The bee assassin bug. Alejandro Santillana, Insects Unlocked Project (public domain)

​Another bee assassin bug, Apiomerus spissipes, illustrates the similarities between members of this genus. Like its close cousin, Apiomerus crassipes, this bee assassin doesn't limit its meals to bees alone. It is a generalist predator that will readily ambush any arthropod that crosses its path when it is hungry.

This species is even more stunning than A. crassipes, thanks to the bright yellow markings that accent its red and black coloration. The bee assassin bug was even honored with a U.S. postage stamp in 1999.

08
of 10

Large Milkweed Bug

Large milkweed bug.
The large milkweed bug. Flickr user David Hill (CC license)

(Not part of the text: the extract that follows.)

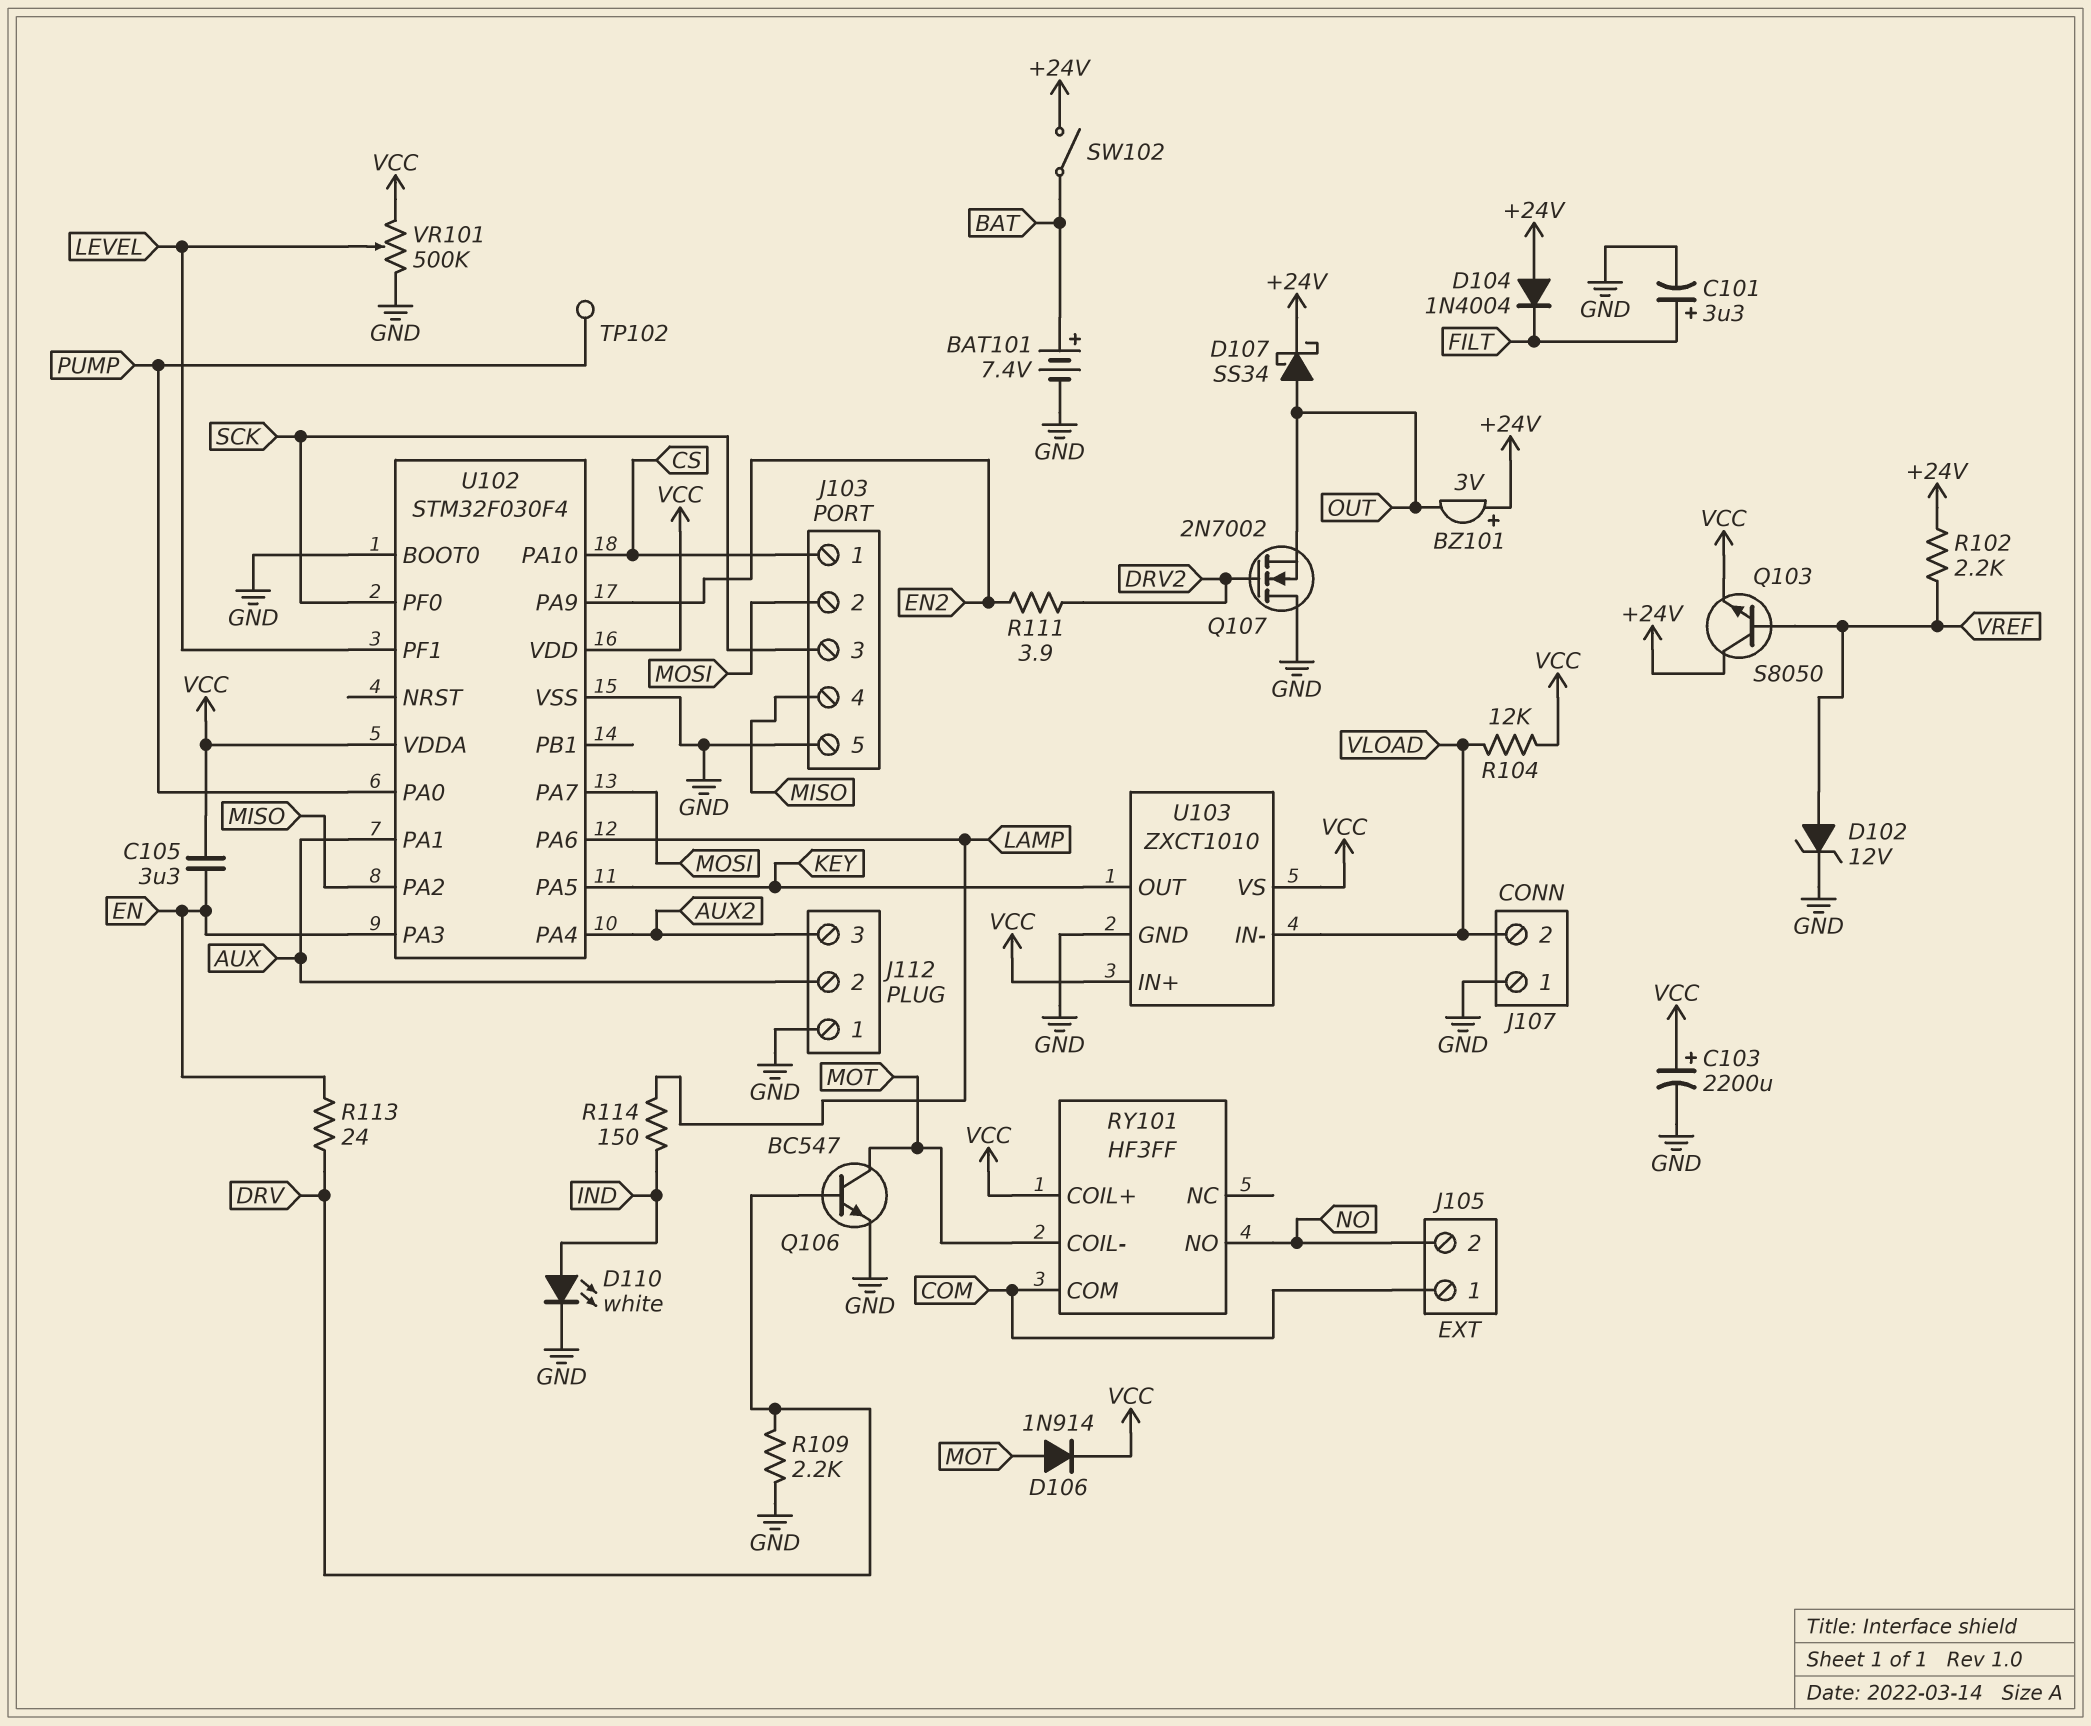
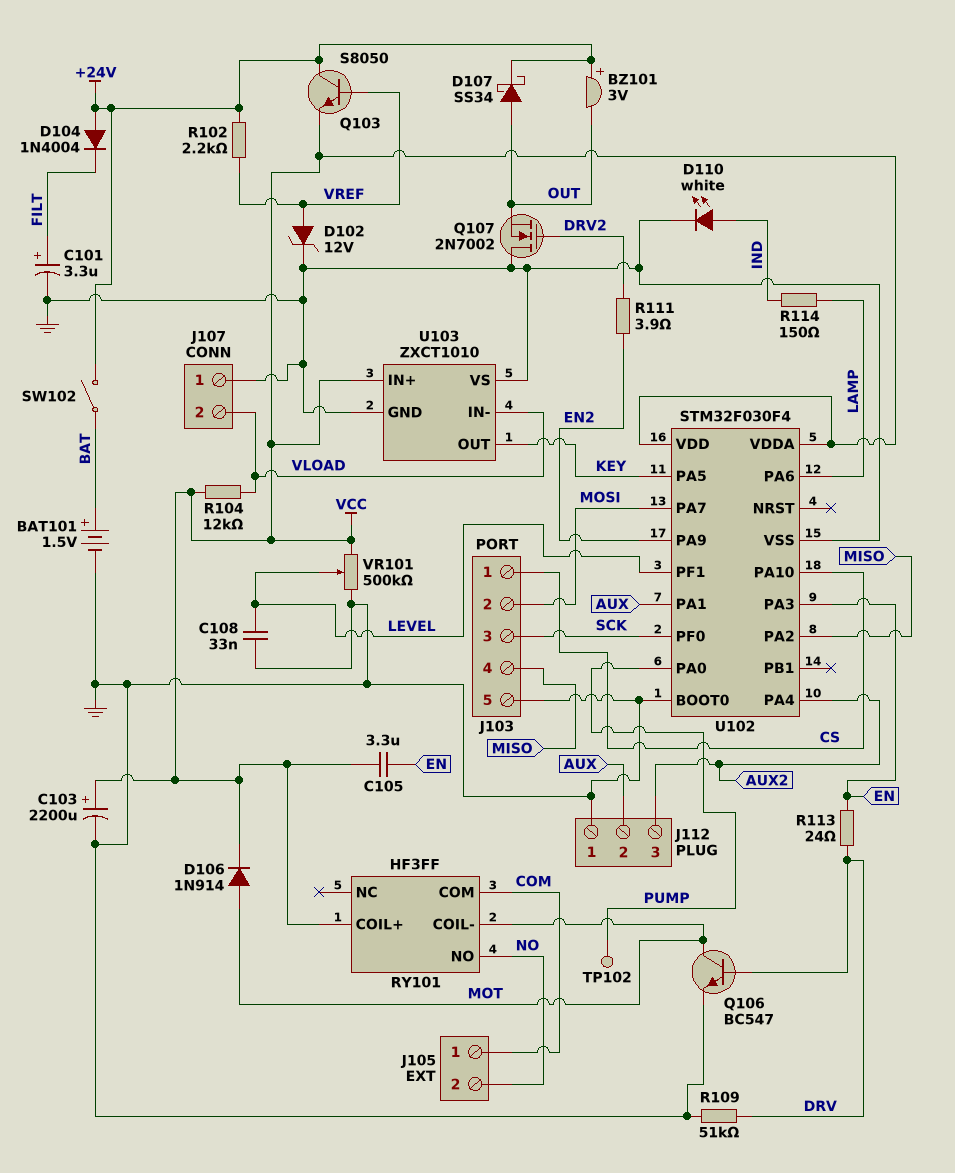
BAT101: 7.4V (plus BAT, minus GND) -> 1.5V (plus BAT, minus GND)
C108: none -> 33nF (GND, LEVEL)
R109: 2.2k (DRV, GND) -> 51k (DRV, GND)
U103 pin VS: VCC -> GND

Anyone who grows milkweed for monarchs will be familiar with this common red and black bug, the large milkweed bug (Oncopeltus fasciatus). Those who aren't in the know may mistake them for boxelder bugs. 

Large milkweed bugs feed on the seeds of milkweed plants, and occasionally on the nectar. As the milkweed seed pods mature, they'll often attract dozens of large milkweed bugs, both nymphs and adults. Bugguide notes that they overwinter as adults, and large milkweed bugs from colder climates will migrate south for the winter. 

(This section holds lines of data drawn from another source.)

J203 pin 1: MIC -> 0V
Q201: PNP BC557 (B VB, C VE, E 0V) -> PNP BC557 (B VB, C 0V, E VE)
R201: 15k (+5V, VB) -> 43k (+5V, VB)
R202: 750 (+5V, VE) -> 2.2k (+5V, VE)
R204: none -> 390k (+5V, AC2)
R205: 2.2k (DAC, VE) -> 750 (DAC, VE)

Large milkweed bugs aren't actually all that large at 10-18 mm long. They can be identified by their markings: black diamonds on a reddish orange background at front and back, and a solid black band across the middle.

09
of 10

Small Milkweed Bug

Small milkweed bug.
The small milkweed bug. Flickr user Denise Krebs (CC license)

The small milkweed bug (Lygaeus kalmii) also hangs around the milkweed patch, feeding on seeds when they are available. Its feeding habits aren't entirely clear, however. Some observers report small milkweed bugs feeding on flower nectar, scavenging on dead insects, or even preying on other arthropods.

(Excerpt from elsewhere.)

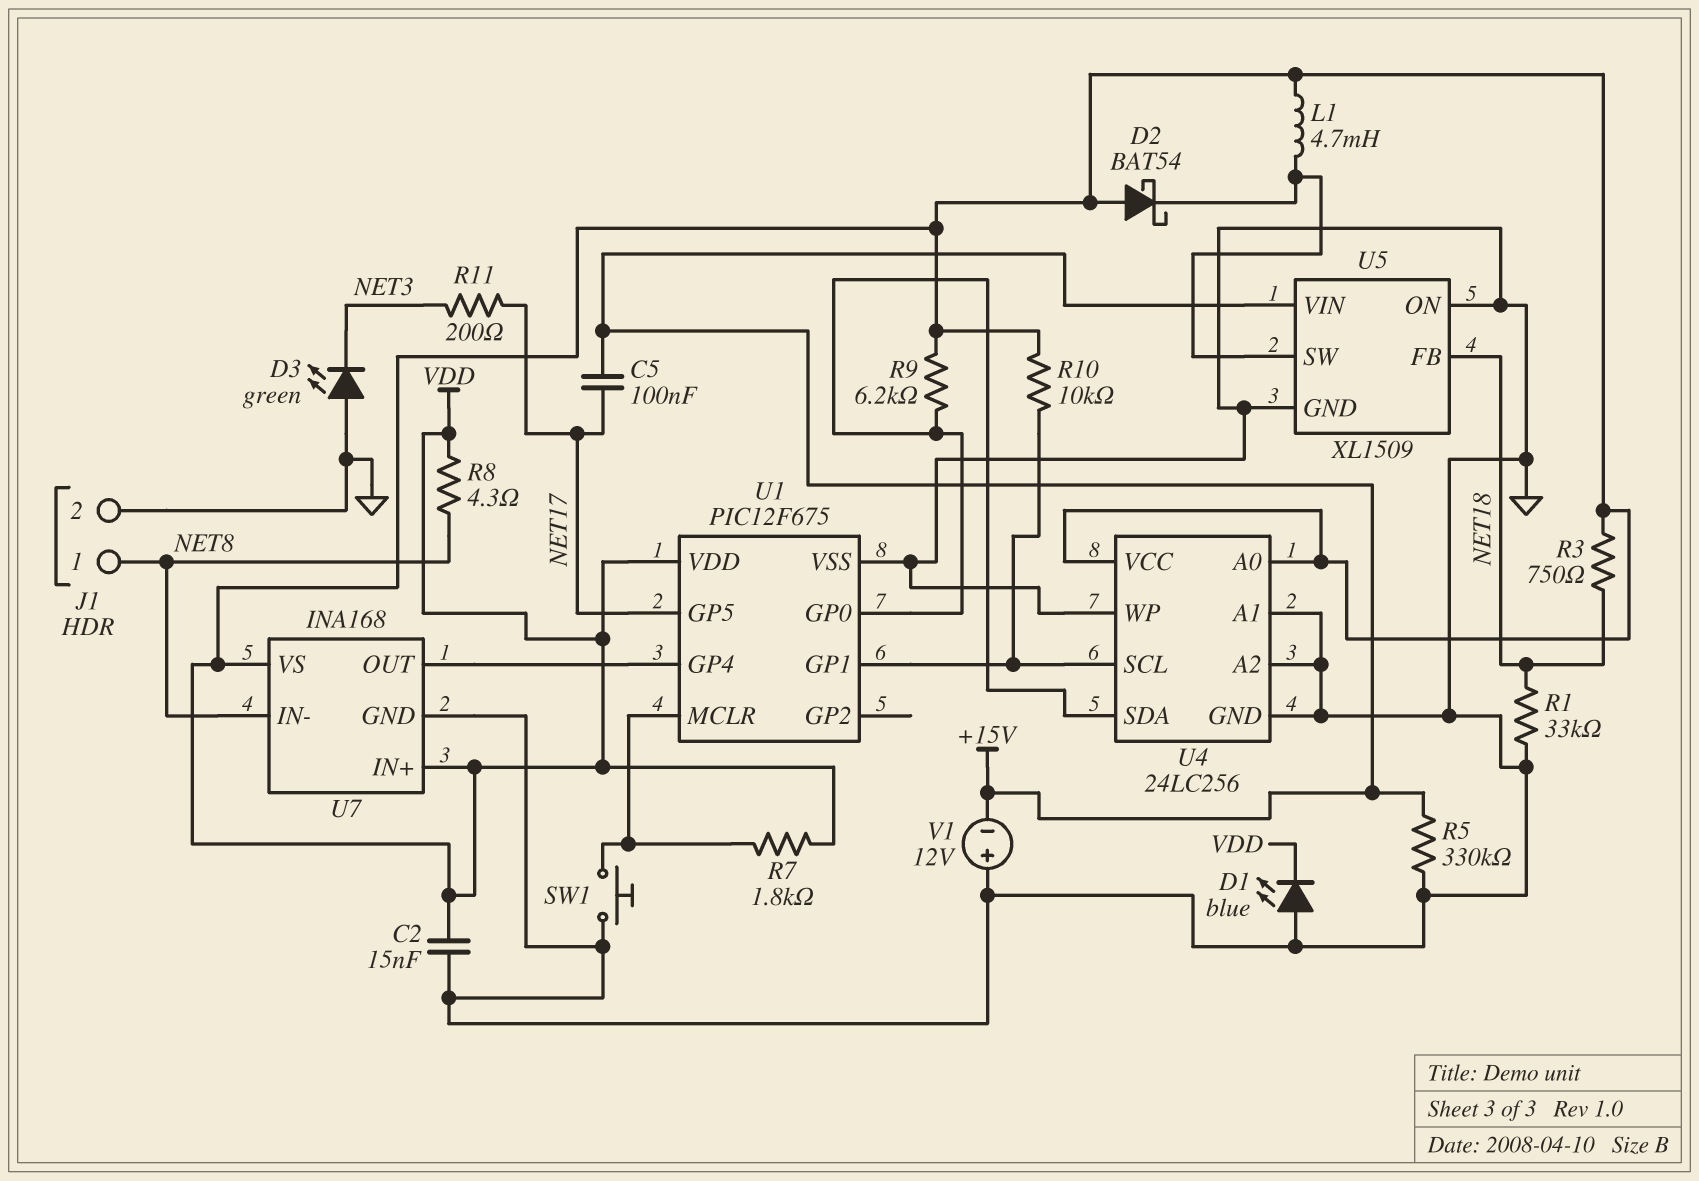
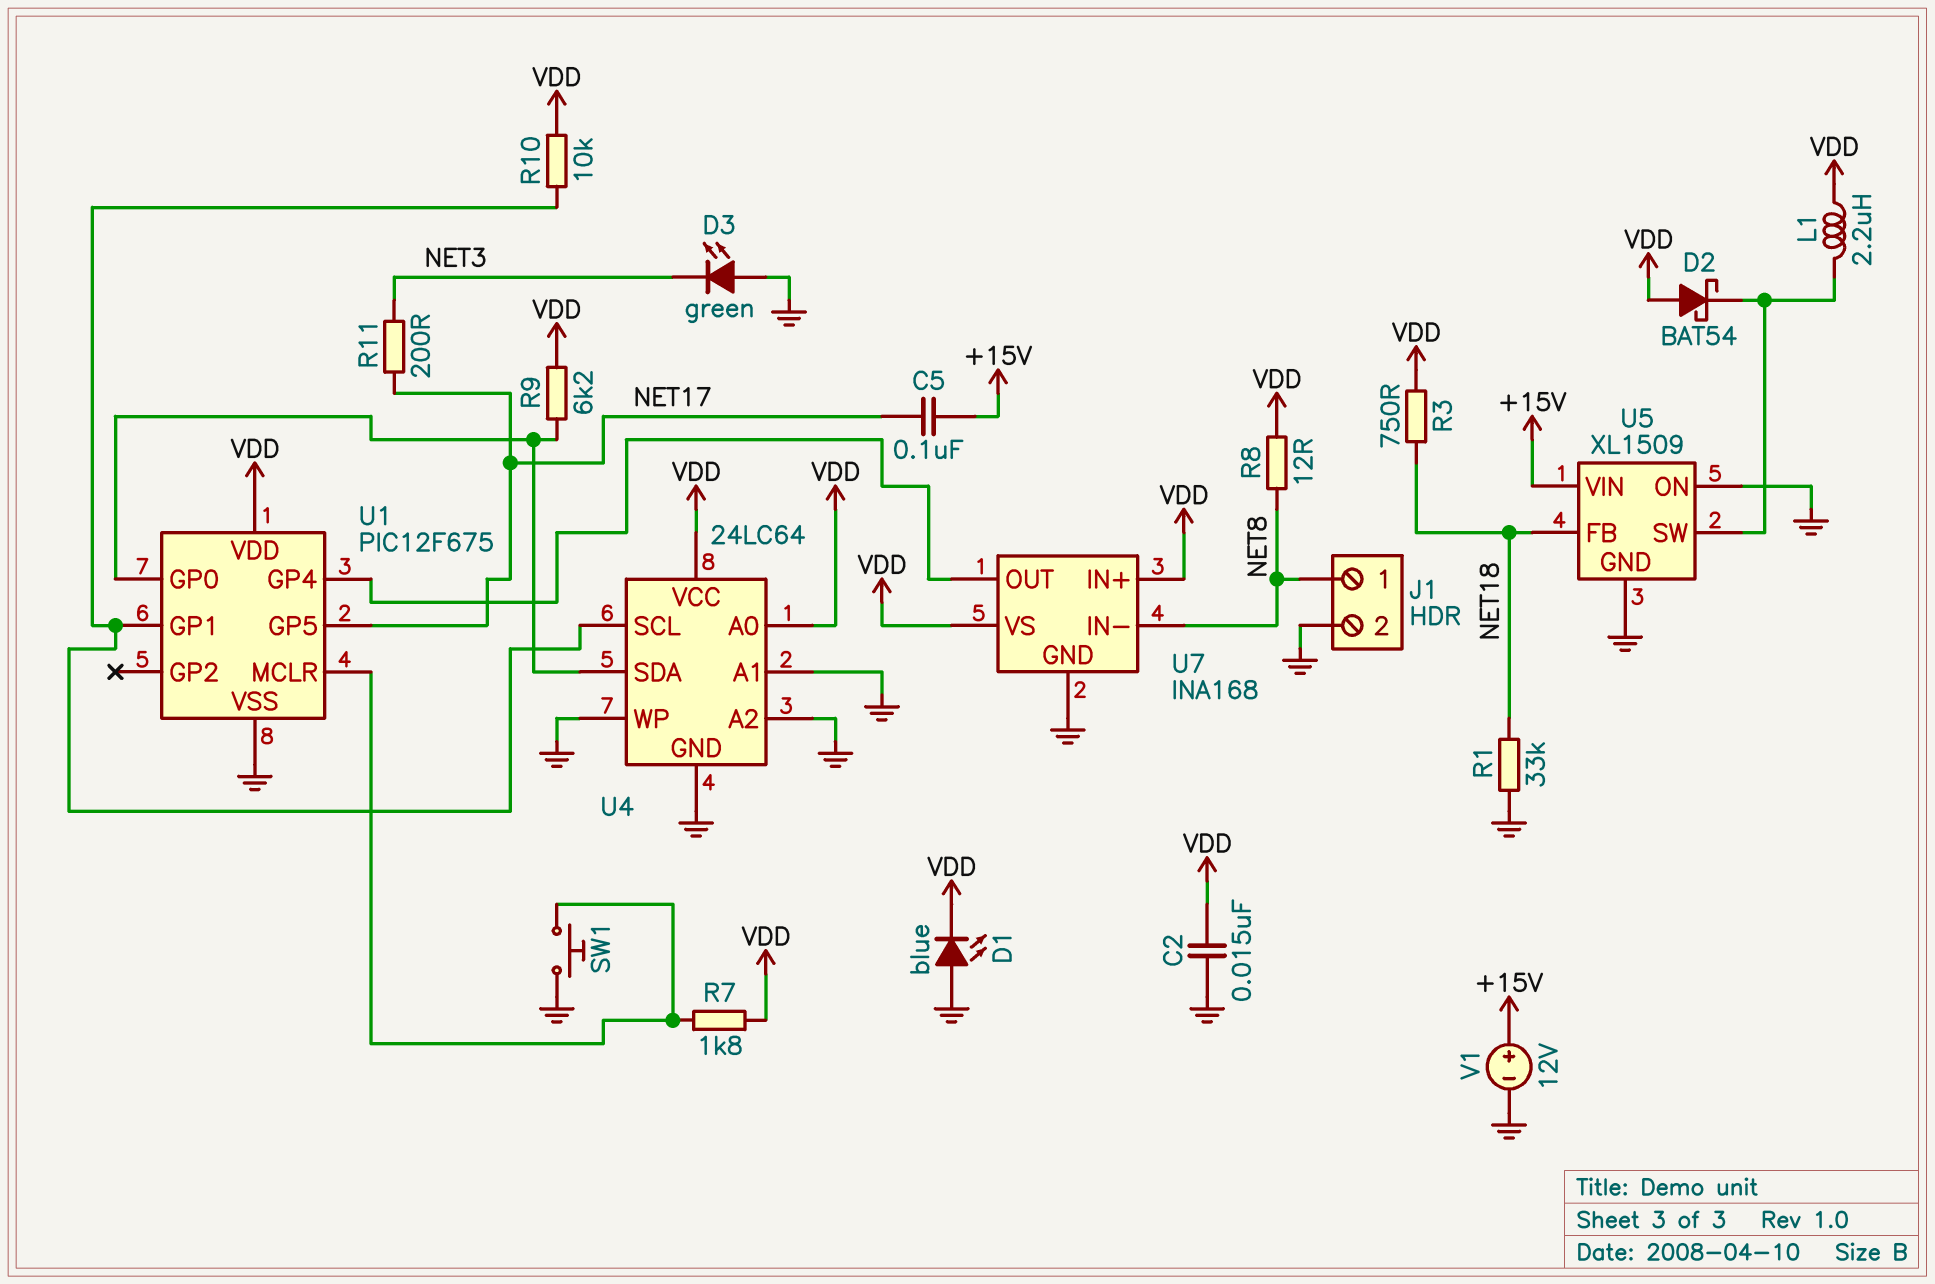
L1: 4.7mH (U5/SW, VDD) -> 2.2uH (U5/SW, VDD)
R5: 330k (+15V, GND) -> none
R8: 4.3 (NET8, VDD) -> 12 (NET8, VDD)
U4: 24LC256 -> 24LC64
V1: 12V (plus GND, minus +15V) -> 12V (plus +15V, minus GND)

Small milkweed bugs reach only 12 mm or so in length at their largest. They are easily identified by the presence of a reddish orange "X" on the back, although the lines forming the "X" don't completely meet in the center.

 

10
of 10

Eastern Boxelder Bug

Eastern boxelder bug.
The eastern boxelder bug. Flickr user Katja Schulz (CC license)

If you live east of the Rocky Mountains, you may discover eastern boxelder bugs when they gather in large numbers on the sunny side of your home. Boxelder bugs (Boisea trivittatus) have an unfortunate habit of invading homes in the fall, and for this reason, people often consider them pests. A similar species, the western boxelder bug (Boisea rubrolineata) inhabits the western U.S. states.

Both adult and larval boxelder bugs feed on sap taken from the seeds, flowers, and leaves of their host trees. They mainly feed on maples, including the boxelder maples from which they get their name. However, their diet isn't limited to Acer spp., and oaks and ailanthus are also likely to attract them.

The eastern boxelder bug measures a half inch long at most, and is clearly outlined in red along the outer edges. A red stripe down the center of the pronotum is also a key identifying mark.

 

Sources:

  • "Twospotted Stink Bug," Biological Control Information Center, Department of Entomology, North Carolina State University website. Accessed online May 9, 2017.
  • Cotton Stainer, Featured Creature, Department of Entomology and Nematology, University of Florida website. Accessed online May 9, 2017.
  • "Boxelder Bugs," Jeff Hahn and Mark Ascerno, University of Minnesota website. Accessed online May 9, 2017.
  • "Bee Killer Assassin Bug," by Candice Hawkinson, Galveston County Master Gardeners, Texas A&M University website. Accessed online May 9, 2017.
  • Milkweed Assassin Bug, Featured Creature, Department of Entomology and Nematology, University of Florida website. Accessed online May 9, 2017.
  • Pyrrhocoris apterus, Firebug, British Bugs website. Accessed online May 14, 2017.
  • Bugguide.net. Accessed online May 14, 2017.